Saima Thakor

Personal information
- Full name: Saima Zakirhussain Thakor
- Born: 13 September 1996 (age 29) Mumbai, Maharashtra, India
- Batting: Right-handed
- Bowling: Right-arm medium-fast
- Role: Bowler

International information
- National side: India;
- ODI debut (cap 145): 24 October 2024 v New Zealand
- Last ODI: 29 October 2024 v New Zealand
- ODI shirt no.: 8
- T20I debut (cap 85): 15 December 2024 v West Indies
- Last T20I: 17 December 2024 v West Indies
- T20I shirt no.: 8

Domestic team information
- 2017–present: Mumbai
- 2024: UP Warriorz

Career statistics
| Competition | WODI | WT20I | FC | LA |
| Matches | 10 | 3 | 3 | 53 |
| Runs scored | 46 | 6 | 11 | 237 |
| Batting average | 7.66 | 6.00 | 3.66 | 13.94 |
| 100s/50s | 0/0 | 0/0 | 0/0 | 0/0 |
| Top score | 29 | 6 | 8 | 32 |
| Balls bowled | 425 | 66 | 402 | 2,147 |
| Wickets | 7 | 1 | 5 | 52 |
| Bowling average | 52.71 | 96.00 | 46.40 | 26.25 |
| 5 wickets in innings | 0 | 0 | 0 | 0 |
| 10 wickets in match | 0 | 0 | 0 | 0 |
| Best bowling | 3/62 | 1/28 | 2/43 | 4/14 |
| Catches/stumpings | 3/– | 1/– | 1/– | 13/– |
- Source: ESPNcricinfo, 25 October 2024

= Saima Thakor =

Indian cricketer (born 1996)

Saima Thakor (born 13 September 1996) is an Indian cricketer who plays for the India women's national team. She represents Mumbai in domestic cricket and UP Warriorz in the Women's Premier League.

==Career==
Thakor plays domestic cricket for Mumbai women's cricket team. In February 2024, she was signed by UP Warriorz at a price of ₹10 lakh to play for them in the Women's Premier League auction. She played football and was a goalkeeper for her college team.

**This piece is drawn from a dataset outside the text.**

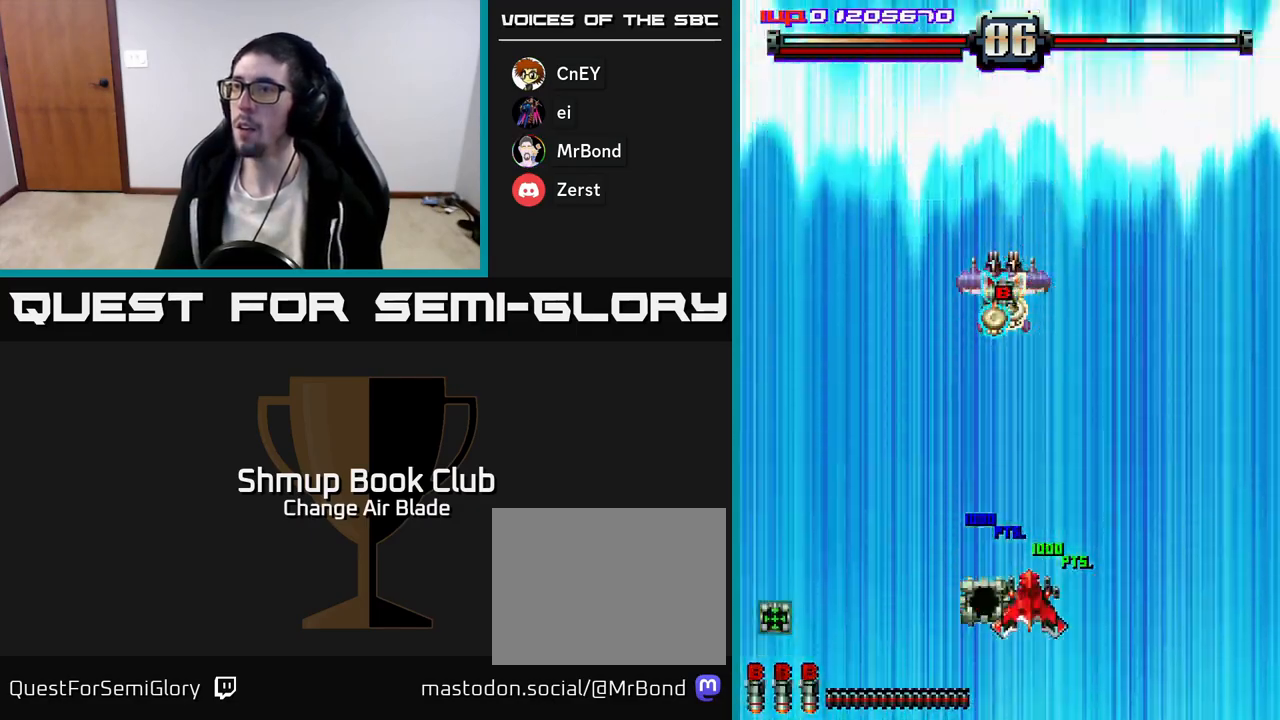
{"buttons": ["A", "DPAD_UP"], "left_stick": "center", "right_stick": "center", "events": [[183, "DPAD_DOWN", "up"], [483, "DPAD_UP", "down"]]}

In August 2024, Thakor was named in India women's team as a travelling reserve for the 2024 ICC Women's T20 World Cup. In October 2024, she earned maiden call-up for national team for the ODI series against New Zealand. She made her One Day International (ODI) debut in the first ODI of the same series on 24 October 2024. She took two wickets on her first ODI match. She made a 70 run partnership with Radha Yadav against New Zealand in the second ODI was the highest 9th-wicket partnership for India in women's ODIs. She made her Women's Twenty20 International (T20I) debut against West Indies on 15 December 2024. She took her first T20I wicket dismissing West Indies player Qiana Joseph.